4II: Finding the Gene of Interest.A clone library may contain anywhere from a few dozen to many thousand individual fragments of source DNA. Many of those fragments will be identical, so to assemble a complete library of the entire source genome, several hundred thousand clones could be required. A complete Drosophila (fruit fly) library, for example, contains more than 40,000 different clones; a complete human library consisting of fragments 20 kilobases long would require close to a million clones. To search such an immense library for a clone that contains a fragment corresponding to a particular gene requires ingenuity, but many different approaches have been successful.

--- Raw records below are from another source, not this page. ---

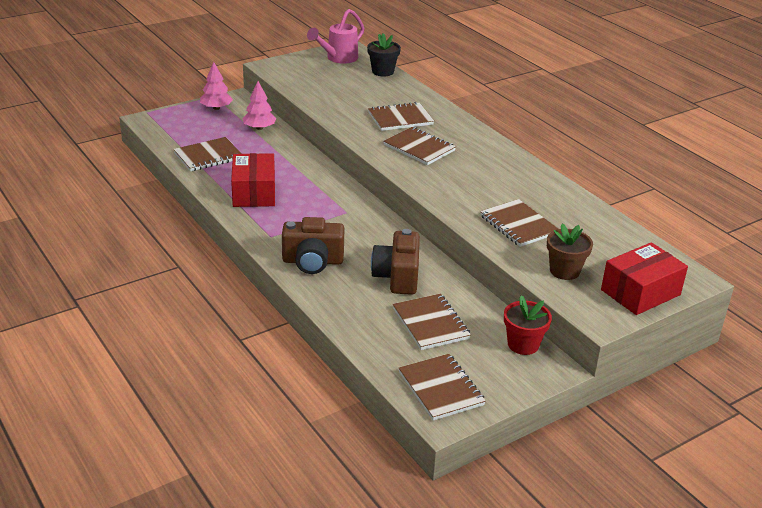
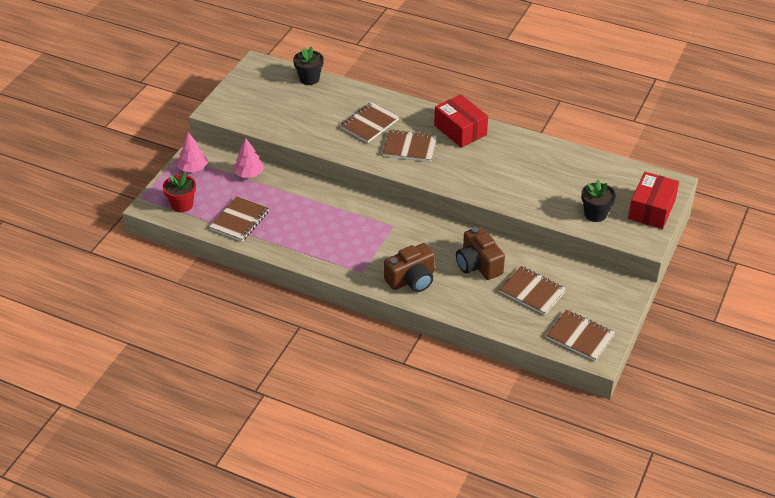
camera: 30 degrees left, 10 degrees up
red box [231,153,275,207] -> red box moved to [434,94,488,148]
pink watering can [307,9,364,63] -> none
brown notebook [480,199,558,247] -> none
red flower pot [504,296,552,355] -> red flower pot moved to [163,172,196,212]
brown flower pot [547,223,593,280] -> black flower pot [581,180,616,222]

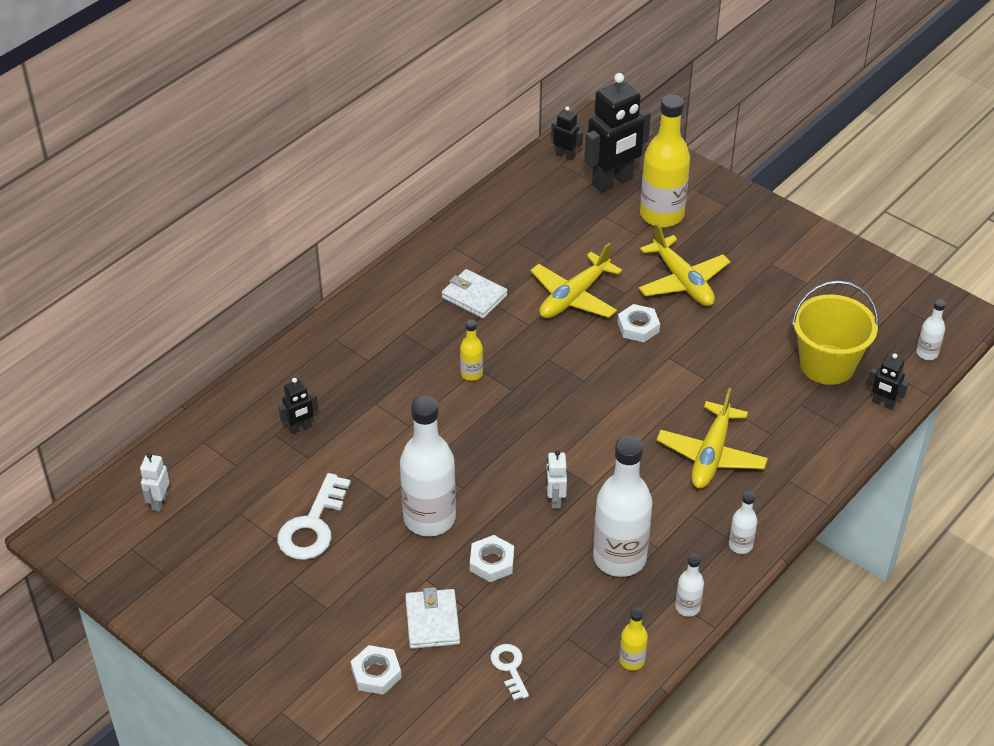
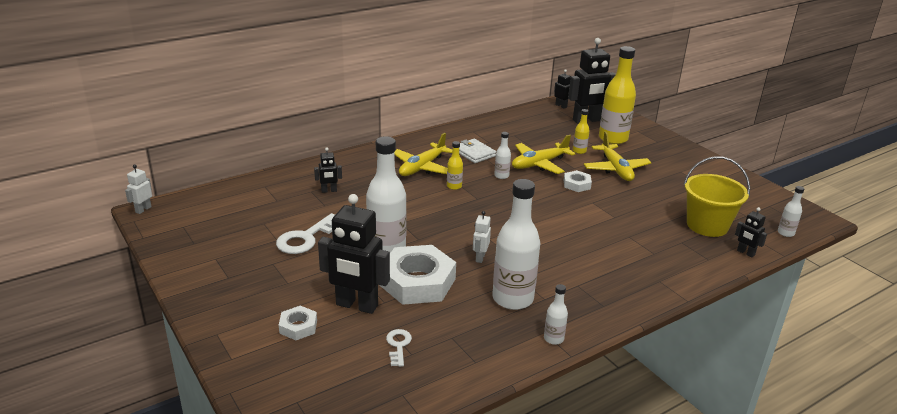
camera: 15 degrees right, 15 degrees down
white robot [140,453,169,512] -> white robot moved to [125,164,152,214]
white wallet [405,587,460,649] -> black robot [318,194,390,314]
white nut [470,535,514,582] -> white nut [380,245,456,305], size x2.08
yellow bottle [619,607,648,671] -> yellow bottle moved to [573,109,590,154]
yellow plane [657,388,768,489] -> yellow plane moved to [394,133,453,176]
white bottle [729,491,757,554] -> white bottle moved to [494,132,511,179]

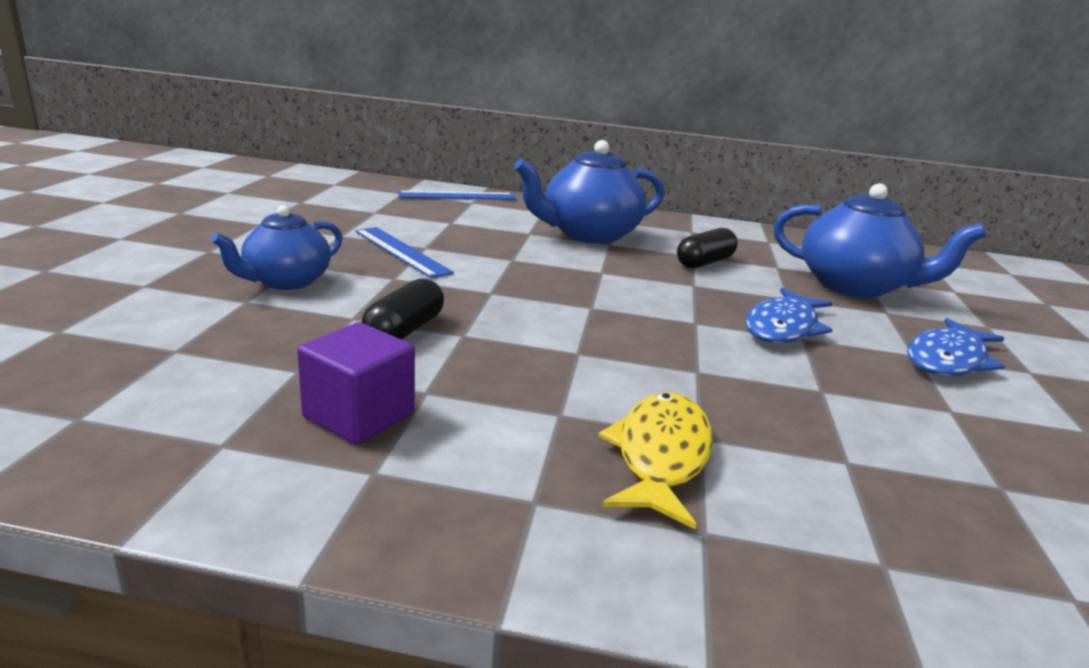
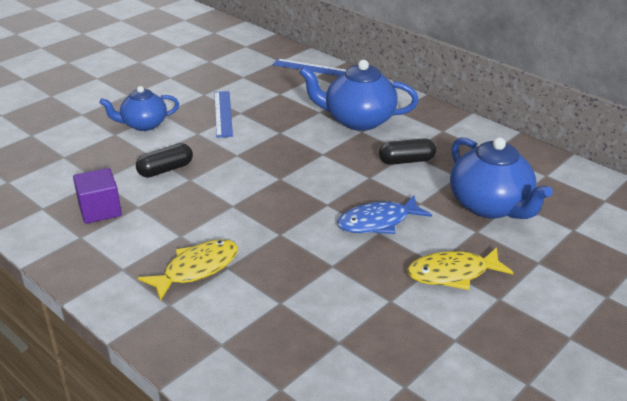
camera: 35 degrees right, 10 degrees up
blue fish [907,318,1005,376] -> yellow fish [407,247,514,290]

The most general procedure for screening clone libraries to find a particular gene is hybridization (figure 7). In this method, the cloned genes form base-pairs with complementary sequences on another nucleic acid. The complementary nucleic acid is called a probe because it is used to probe for the presence of the gene of interest. At least part of the nucleotide sequence of the gene of interest must be known to be able to construct the probe.
In this method of screening, bacterial colonies containing an inserted gene are grown on agar. Some cells are transferred to a filter pressed onto the colonies, forming a replica of the plate. The filter is then treated with a solution that denatures the bacterial DNA and that contains a radioactively labeled probe. The probe hybridizes with complementary single-stranded sequences on the bacterial DNA.
When the filter is laid over photographic film, areas that contain radioactivity will expose the film (autoradiography). Only colonies which contain the gene of interest hybridize with the radioactive probe and emit radioactivity onto the film. The pattern on the film is then compared to the original master plate, and the gene-containing colonies may be identified.
Genetic engineering generally involves four stages: cleaving the source DNA; making recombinants; cloning copies of the recombinants; and screening the cloned copies for the desired gene. Screening can be achieved by making the desired clones resistant to certain antibiotics and giving them other properties that make them readily identifiable. Figure 7
Stage 4-II: Using hybridization to identify the gene of interest. (1) Each of the colonies on these bacterial culture plates represents millions of clones descended from a single cell. To test whether a certain gene is present in any particular clone, it is necessary to identify colonies whose cells contain DNA that hybridizes with a probe containing DNA sequences complementary to the gene. (2) Pressing a filter against the master plate causes some cells from each colony to adhere to the filter. (3) The filter is then washed with a solution that denatures the DNA and contains the radioactively labeled probe. (4) Only those colonies that contain DNA that hybridizes with the probe, and thus contain the gene of interest, will expose film in autoradiography. (5) The film is then compared to the master plate to identify the gene-containing colony.